- PROBLEM:
Please retype all of the records below, line for line, changing nothing.

- DATA TO USE:
============================================================

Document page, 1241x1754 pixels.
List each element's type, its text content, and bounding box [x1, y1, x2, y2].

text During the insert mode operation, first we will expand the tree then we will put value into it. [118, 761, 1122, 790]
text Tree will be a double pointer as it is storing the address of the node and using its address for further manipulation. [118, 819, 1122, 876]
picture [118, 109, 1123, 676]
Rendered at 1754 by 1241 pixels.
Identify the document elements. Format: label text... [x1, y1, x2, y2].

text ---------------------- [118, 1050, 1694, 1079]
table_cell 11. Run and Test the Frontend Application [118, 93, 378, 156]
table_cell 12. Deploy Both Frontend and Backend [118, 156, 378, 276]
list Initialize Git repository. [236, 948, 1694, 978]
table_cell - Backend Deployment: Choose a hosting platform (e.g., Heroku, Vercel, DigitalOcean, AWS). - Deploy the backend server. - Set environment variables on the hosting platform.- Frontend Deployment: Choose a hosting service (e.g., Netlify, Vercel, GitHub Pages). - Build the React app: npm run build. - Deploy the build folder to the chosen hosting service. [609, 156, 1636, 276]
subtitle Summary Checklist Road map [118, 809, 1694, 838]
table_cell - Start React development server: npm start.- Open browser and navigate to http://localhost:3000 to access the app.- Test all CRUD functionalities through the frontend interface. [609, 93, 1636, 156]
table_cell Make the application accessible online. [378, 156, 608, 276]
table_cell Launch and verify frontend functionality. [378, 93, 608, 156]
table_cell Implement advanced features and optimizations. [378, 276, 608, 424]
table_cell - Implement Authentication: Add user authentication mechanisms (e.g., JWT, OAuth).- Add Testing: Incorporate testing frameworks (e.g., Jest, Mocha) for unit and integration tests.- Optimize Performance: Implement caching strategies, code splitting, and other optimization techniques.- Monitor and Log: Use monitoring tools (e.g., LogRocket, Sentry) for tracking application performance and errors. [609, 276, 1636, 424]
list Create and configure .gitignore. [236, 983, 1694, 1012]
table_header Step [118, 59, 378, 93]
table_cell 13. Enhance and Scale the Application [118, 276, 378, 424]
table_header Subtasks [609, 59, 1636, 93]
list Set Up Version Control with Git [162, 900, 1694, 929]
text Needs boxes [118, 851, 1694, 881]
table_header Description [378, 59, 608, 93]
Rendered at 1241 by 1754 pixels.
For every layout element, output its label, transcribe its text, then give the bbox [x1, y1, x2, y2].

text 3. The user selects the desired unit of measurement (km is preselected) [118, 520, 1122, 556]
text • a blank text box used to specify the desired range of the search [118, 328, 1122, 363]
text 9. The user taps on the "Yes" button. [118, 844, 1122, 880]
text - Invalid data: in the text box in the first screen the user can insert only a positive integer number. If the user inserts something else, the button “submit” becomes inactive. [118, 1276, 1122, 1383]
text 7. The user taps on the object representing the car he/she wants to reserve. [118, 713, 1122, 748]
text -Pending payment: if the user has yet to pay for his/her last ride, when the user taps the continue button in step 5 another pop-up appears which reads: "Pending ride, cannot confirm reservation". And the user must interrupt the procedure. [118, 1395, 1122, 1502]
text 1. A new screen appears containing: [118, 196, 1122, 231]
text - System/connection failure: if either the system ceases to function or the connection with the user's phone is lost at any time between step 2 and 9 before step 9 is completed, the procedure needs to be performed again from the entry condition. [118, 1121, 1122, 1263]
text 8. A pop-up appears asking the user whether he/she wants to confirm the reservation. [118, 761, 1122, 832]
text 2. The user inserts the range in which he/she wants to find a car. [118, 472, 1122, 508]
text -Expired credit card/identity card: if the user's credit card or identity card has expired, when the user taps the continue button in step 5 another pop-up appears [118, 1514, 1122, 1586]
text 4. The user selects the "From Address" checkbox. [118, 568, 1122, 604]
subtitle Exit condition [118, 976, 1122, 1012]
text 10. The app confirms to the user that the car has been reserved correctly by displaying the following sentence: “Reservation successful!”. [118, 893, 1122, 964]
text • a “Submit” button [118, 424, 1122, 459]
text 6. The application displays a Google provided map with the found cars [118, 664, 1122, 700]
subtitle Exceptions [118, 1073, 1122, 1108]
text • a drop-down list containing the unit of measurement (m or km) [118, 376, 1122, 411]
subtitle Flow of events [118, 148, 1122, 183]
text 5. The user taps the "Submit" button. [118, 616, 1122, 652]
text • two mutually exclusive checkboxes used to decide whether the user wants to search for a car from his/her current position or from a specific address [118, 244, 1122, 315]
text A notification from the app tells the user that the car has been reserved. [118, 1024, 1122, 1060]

============================================================

- TASK RESPONSE:
Document page, 1241x1754 pixels.
List each element's type, its text content, and bounding box [x1, y1, x2, y2].

text During the insert mode operation, first we will expand the tree then we will put value into it. [118, 761, 1122, 790]
text Tree will be a double pointer as it is storing the address of the node and using its address for further manipulation. [118, 819, 1122, 876]
picture [118, 109, 1123, 676]
Rendered at 1754 by 1241 pixels.
Identify the document elements. Format: label text... [x1, y1, x2, y2].

text ---------------------- [118, 1050, 1694, 1079]
table_cell 11. Run and Test the Frontend Application [118, 93, 378, 156]
table_cell 12. Deploy Both Frontend and Backend [118, 156, 378, 276]
list Initialize Git repository. [236, 948, 1694, 978]
table_cell - Backend Deployment: Choose a hosting platform (e.g., Heroku, Vercel, DigitalOcean, AWS). - Deploy the backend server. - Set environment variables on the hosting platform.- Frontend Deployment: Choose a hosting service (e.g., Netlify, Vercel, GitHub Pages). - Build the React app: npm run build. - Deploy the build folder to the chosen hosting service. [609, 156, 1636, 276]
subtitle Summary Checklist Road map [118, 809, 1694, 838]
table_cell - Start React development server: npm start.- Open browser and navigate to http://localhost:3000 to access the app.- Test all CRUD functionalities through the frontend interface. [609, 93, 1636, 156]
table_cell Make the application accessible online. [378, 156, 608, 276]
table_cell Launch and verify frontend functionality. [378, 93, 608, 156]
table_cell Implement advanced features and optimizations. [378, 276, 608, 424]
table_cell - Implement Authentication: Add user authentication mechanisms (e.g., JWT, OAuth).- Add Testing: Incorporate testing frameworks (e.g., Jest, Mocha) for unit and integration tests.- Optimize Performance: Implement caching strategies, code splitting, and other optimization techniques.- Monitor and Log: Use monitoring tools (e.g., LogRocket, Sentry) for tracking application performance and errors. [609, 276, 1636, 424]
list Create and configure .gitignore. [236, 983, 1694, 1012]
table_header Step [118, 59, 378, 93]
table_cell 13. Enhance and Scale the Application [118, 276, 378, 424]
table_header Subtasks [609, 59, 1636, 93]
list Set Up Version Control with Git [162, 900, 1694, 929]
text Needs boxes [118, 851, 1694, 881]
table_header Description [378, 59, 608, 93]
Rendered at 1241 by 1754 pixels.
For every layout element, output its label, transcribe its text, then give the bbox [x1, y1, x2, y2].

text 3. The user selects the desired unit of measurement (km is preselected) [118, 520, 1122, 556]
text • a blank text box used to specify the desired range of the search [118, 328, 1122, 363]
text 9. The user taps on the "Yes" button. [118, 844, 1122, 880]
text - Invalid data: in the text box in the first screen the user can insert only a positive integer number. If the user inserts something else, the button “submit” becomes inactive. [118, 1276, 1122, 1383]
text 7. The user taps on the object representing the car he/she wants to reserve. [118, 713, 1122, 748]
text -Pending payment: if the user has yet to pay for his/her last ride, when the user taps the continue button in step 5 another pop-up appears which reads: "Pending ride, cannot confirm reservation". And the user must interrupt the procedure. [118, 1395, 1122, 1502]
text 1. A new screen appears containing: [118, 196, 1122, 231]
text - System/connection failure: if either the system ceases to function or the connection with the user's phone is lost at any time between step 2 and 9 before step 9 is completed, the procedure needs to be performed again from the entry condition. [118, 1121, 1122, 1263]
text 8. A pop-up appears asking the user whether he/she wants to confirm the reservation. [118, 761, 1122, 832]
text 2. The user inserts the range in which he/she wants to find a car. [118, 472, 1122, 508]
text -Expired credit card/identity card: if the user's credit card or identity card has expired, when the user taps the continue button in step 5 another pop-up appears [118, 1514, 1122, 1586]
text 4. The user selects the "From Address" checkbox. [118, 568, 1122, 604]
subtitle Exit condition [118, 976, 1122, 1012]
text 10. The app confirms to the user that the car has been reserved correctly by displaying the following sentence: “Reservation successful!”. [118, 893, 1122, 964]
text • a “Submit” button [118, 424, 1122, 459]
text 6. The application displays a Google provided map with the found cars [118, 664, 1122, 700]
subtitle Exceptions [118, 1073, 1122, 1108]
text • a drop-down list containing the unit of measurement (m or km) [118, 376, 1122, 411]
subtitle Flow of events [118, 148, 1122, 183]
text 5. The user taps the "Submit" button. [118, 616, 1122, 652]
text • two mutually exclusive checkboxes used to decide whether the user wants to search for a car from his/her current position or from a specific address [118, 244, 1122, 315]
text A notification from the app tells the user that the car has been reserved. [118, 1024, 1122, 1060]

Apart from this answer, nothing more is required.